The industrialists Henri Deutsch de la Meurthe and Édouard Surcouf formed Société Astra to make dirigible airships. Airault was the director of the aeronautic park for the Astra III airship Ville-de-Nancy (piloted by Édouard Surcouf and :fr:Henry Kapférer) at the Exposition Internationale de l'Est de la France in Nancy in 1909. Airault piloted "Osmanli", the first Turkish airship, at the Parc Saint-Cloud on 18 April 1909.

He became technical director of Compagnie générale transaérienne (CGT, later Air France, founded in October 1909 by Louis Blériot), which was also owned by Henri Deutsch de la Meurthe. He oversaw the installation of hydrogen gas plants at Nancy and then at Beauval for CGT.

While testing the Astra VI l’España on 5 November 1909, the propeller shaft ruptured, breaking the nacelle. Airault avoided a catastrophe, landing safely near Frémainville, Seine-et-Oise (now Val d'Oise), some 50 miles (85 km) from Meaux. Brought back to Beauval, repaired and modified, l’España was delivered to the Spanish military authorities at the start of 1910.

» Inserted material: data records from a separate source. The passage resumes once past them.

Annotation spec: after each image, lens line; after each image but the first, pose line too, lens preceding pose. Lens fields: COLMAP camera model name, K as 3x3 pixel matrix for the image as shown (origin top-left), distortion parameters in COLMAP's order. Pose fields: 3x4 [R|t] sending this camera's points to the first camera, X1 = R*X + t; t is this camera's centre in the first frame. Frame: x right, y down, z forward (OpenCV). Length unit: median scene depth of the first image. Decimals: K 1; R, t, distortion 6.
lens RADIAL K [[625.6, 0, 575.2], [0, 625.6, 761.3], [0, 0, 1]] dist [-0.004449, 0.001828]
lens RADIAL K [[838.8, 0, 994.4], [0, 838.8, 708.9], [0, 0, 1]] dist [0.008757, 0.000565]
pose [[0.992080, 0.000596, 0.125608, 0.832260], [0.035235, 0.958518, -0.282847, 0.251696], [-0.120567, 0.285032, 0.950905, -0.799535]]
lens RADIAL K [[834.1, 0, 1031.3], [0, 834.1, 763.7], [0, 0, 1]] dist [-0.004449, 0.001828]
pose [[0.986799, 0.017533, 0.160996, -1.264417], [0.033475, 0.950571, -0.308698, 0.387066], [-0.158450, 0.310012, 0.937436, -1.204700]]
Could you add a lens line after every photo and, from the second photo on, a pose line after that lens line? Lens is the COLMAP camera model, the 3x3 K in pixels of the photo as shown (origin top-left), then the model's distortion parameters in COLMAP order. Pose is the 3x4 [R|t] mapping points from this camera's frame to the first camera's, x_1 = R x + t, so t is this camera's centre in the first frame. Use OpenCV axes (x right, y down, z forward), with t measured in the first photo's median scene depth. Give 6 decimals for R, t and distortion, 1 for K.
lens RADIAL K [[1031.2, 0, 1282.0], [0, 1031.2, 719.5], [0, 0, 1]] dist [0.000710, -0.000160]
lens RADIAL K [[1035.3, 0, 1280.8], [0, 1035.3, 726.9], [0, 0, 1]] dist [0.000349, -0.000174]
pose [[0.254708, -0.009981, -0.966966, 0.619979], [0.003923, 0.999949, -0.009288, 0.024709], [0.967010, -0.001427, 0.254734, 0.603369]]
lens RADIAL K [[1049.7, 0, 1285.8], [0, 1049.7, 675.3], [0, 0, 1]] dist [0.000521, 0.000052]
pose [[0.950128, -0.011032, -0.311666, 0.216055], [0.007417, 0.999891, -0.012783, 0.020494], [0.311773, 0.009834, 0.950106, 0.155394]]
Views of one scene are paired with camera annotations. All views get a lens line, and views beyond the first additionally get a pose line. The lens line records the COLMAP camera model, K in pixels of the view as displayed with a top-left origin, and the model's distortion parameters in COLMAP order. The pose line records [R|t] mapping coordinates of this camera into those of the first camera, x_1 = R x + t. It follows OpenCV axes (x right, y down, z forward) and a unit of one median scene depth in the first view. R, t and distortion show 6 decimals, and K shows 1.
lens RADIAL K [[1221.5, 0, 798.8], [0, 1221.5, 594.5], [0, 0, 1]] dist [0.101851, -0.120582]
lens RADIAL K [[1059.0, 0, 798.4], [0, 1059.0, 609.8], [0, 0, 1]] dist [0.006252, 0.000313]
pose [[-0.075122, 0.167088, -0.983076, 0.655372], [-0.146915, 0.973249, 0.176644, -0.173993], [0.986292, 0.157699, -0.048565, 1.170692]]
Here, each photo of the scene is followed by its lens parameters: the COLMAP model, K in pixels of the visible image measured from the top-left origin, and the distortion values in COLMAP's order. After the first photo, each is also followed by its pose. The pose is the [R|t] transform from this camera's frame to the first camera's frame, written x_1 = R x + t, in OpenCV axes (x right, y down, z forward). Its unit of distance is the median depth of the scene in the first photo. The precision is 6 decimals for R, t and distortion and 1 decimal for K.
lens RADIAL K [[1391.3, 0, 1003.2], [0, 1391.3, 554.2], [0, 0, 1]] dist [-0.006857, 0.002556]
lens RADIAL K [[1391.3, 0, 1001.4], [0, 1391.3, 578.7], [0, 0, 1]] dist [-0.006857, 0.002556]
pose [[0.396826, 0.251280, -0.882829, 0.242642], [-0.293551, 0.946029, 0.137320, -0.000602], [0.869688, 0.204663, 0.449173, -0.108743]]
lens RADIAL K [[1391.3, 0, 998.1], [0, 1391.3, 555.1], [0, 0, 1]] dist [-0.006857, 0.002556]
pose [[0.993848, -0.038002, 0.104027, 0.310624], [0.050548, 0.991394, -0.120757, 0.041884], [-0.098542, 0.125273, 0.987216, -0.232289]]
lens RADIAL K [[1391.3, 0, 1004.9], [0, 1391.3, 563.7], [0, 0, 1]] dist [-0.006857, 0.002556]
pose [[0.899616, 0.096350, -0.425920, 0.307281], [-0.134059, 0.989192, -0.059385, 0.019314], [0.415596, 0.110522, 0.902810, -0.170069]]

In August 1910, Airault received his pilot-aeronaut certificate for dirigible balloons (along with Robert Balny d'Avricourt.) CGT started operating Astra dirigibles in France and Switzerland. Airault, as the company's chief pilot, directed operations of Surcouf's Astra VII Ville de Lucerne in August 1910 in Lucerne. CGT followed this with a seaplane service on Lake Lucerne and Lake Geneva, then cross-channel flights in 1911. Henri de la Meurthe also bought the Nieuport aircraft firm after Edouard Nieuport died in a flying accident in 1911.

In 1912, Airault lived at 25, Rue de Marignan, Paris.